Member Name: _jammy_
Advantages: Quick, easy and scrumptious!
Disadvantages: May develop an addiction to making Yorkshire Puddings
So many people nowadays seem to be perfectly happy to buy the pre-made Yorkshire Puddings. I want to spread the word that homemade Yorkshires are a million times better! Why bother wasting your hard earned money on something that is SO quick and easy to make! You can't even use the excuse of not having the ingredients. Flour, eggs and milk with a dash of oil or lard? Come on, everybody surely has those ready and raring to be used.
Here is my full-proof recipe that will make four large Yorkshires (using one of those four mould trays) or approx. 10 smaller Yorkshires.
75g/2-3 oz plain flour
Pinch of salt
¼ pint of milk
Oil or lard for the moulds
Pre-heat your oven to 220°/ Gas Mark 7.
Sift flour with salt and add the egg. Gradually whisk in the milk. Whisk to a smooth consistency and leave to rest.
Genorously grease baking tray with oil or lard (i prefer lard) and pop in the oven for 5/10 minutes.
Remove tray from oven and pour the batter into the moulds. Bake for about 25mins.

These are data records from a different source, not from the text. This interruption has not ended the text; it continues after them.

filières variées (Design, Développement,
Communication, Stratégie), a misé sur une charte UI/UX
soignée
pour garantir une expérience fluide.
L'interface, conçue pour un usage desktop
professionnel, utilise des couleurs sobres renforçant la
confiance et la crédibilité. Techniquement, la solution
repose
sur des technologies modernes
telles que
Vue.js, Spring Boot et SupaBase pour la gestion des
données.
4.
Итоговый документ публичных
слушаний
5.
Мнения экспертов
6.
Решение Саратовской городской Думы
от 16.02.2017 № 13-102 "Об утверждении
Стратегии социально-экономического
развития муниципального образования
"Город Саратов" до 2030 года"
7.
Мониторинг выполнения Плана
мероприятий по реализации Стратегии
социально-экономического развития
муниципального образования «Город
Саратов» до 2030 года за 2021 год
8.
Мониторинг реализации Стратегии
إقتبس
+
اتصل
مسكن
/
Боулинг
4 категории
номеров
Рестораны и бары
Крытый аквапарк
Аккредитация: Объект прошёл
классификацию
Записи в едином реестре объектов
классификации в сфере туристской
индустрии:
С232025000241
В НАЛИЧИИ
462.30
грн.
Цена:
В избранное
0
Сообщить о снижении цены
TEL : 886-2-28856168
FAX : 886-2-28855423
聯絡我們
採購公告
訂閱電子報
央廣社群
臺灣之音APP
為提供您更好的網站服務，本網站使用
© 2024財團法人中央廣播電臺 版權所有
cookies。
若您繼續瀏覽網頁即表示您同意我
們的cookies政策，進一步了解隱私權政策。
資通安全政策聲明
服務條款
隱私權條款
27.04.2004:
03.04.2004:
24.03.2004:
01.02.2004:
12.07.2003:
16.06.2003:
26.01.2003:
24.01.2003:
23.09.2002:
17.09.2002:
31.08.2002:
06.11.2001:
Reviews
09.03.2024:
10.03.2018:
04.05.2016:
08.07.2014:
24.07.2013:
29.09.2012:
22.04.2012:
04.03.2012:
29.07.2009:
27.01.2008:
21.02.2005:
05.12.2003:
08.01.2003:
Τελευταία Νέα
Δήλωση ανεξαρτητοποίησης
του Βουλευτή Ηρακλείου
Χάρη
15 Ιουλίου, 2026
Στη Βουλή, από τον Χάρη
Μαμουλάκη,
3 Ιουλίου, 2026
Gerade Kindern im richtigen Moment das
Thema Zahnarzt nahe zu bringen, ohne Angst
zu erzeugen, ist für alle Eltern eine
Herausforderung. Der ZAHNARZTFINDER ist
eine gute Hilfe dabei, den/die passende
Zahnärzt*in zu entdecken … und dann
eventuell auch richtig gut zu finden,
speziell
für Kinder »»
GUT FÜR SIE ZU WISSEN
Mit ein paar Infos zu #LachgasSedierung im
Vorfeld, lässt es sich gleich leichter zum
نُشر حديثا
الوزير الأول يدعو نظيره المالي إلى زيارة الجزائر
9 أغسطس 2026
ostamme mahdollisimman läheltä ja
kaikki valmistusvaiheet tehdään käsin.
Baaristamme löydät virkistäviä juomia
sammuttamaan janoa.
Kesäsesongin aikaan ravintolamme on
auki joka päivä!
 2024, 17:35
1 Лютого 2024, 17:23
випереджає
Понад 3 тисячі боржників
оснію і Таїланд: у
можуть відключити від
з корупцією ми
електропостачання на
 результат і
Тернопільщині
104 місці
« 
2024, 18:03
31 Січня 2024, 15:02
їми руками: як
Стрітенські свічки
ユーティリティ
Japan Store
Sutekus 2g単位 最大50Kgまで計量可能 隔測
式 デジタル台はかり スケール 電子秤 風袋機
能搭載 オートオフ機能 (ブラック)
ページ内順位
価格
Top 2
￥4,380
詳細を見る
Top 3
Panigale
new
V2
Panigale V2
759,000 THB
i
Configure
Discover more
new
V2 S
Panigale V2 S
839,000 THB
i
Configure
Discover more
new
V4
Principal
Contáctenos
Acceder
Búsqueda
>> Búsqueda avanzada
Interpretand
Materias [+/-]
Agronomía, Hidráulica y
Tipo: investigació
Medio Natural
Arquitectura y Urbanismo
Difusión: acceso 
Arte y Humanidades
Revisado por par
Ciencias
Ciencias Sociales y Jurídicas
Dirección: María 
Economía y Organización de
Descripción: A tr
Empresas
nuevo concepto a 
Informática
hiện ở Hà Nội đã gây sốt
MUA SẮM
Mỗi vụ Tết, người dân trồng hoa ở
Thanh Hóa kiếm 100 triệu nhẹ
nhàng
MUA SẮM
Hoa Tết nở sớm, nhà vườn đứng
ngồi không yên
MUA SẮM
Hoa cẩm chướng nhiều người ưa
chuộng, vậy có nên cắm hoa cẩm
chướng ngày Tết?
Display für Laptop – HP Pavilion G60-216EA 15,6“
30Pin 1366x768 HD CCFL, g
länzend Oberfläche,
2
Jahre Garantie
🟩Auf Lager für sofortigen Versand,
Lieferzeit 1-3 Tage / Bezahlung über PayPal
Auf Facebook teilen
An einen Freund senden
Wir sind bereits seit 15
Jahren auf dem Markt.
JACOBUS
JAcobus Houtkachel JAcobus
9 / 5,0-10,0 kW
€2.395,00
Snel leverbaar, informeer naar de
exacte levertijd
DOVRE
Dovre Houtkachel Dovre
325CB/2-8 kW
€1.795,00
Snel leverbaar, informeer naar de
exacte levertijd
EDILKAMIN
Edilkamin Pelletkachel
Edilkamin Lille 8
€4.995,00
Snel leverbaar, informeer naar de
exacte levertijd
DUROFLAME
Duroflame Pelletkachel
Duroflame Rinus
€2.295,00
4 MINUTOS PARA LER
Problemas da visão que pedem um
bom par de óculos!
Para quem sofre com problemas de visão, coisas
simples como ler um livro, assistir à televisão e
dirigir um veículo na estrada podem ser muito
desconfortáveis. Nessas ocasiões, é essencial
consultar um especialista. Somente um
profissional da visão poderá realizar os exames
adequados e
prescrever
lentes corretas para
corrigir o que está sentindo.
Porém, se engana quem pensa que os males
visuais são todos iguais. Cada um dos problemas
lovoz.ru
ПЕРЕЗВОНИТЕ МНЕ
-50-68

-Check for the right batter consistency by making sure it holds and coats the back of a spoon
-For the very best results refrigerate the batter mixture for at least half an hour
-Fat/oil should be almost smoking when taken out out the oven. Needs to be ridiculously hot to ensure biiiiig Yorkshires! In my experience, if you don't hear a sizzle when you fill each mould then the fat/oil isn't hot enough. Will still turn out good but not as big!
-If you decide not to eat all four of the beasts, then simply pop in a freezer bag and keep in freezer. When you next want to have one with a dinner, either defrost in the microwave or pop in the oven for 15mins or so.
Summary: A fab recipe to make glorious Yorkshires!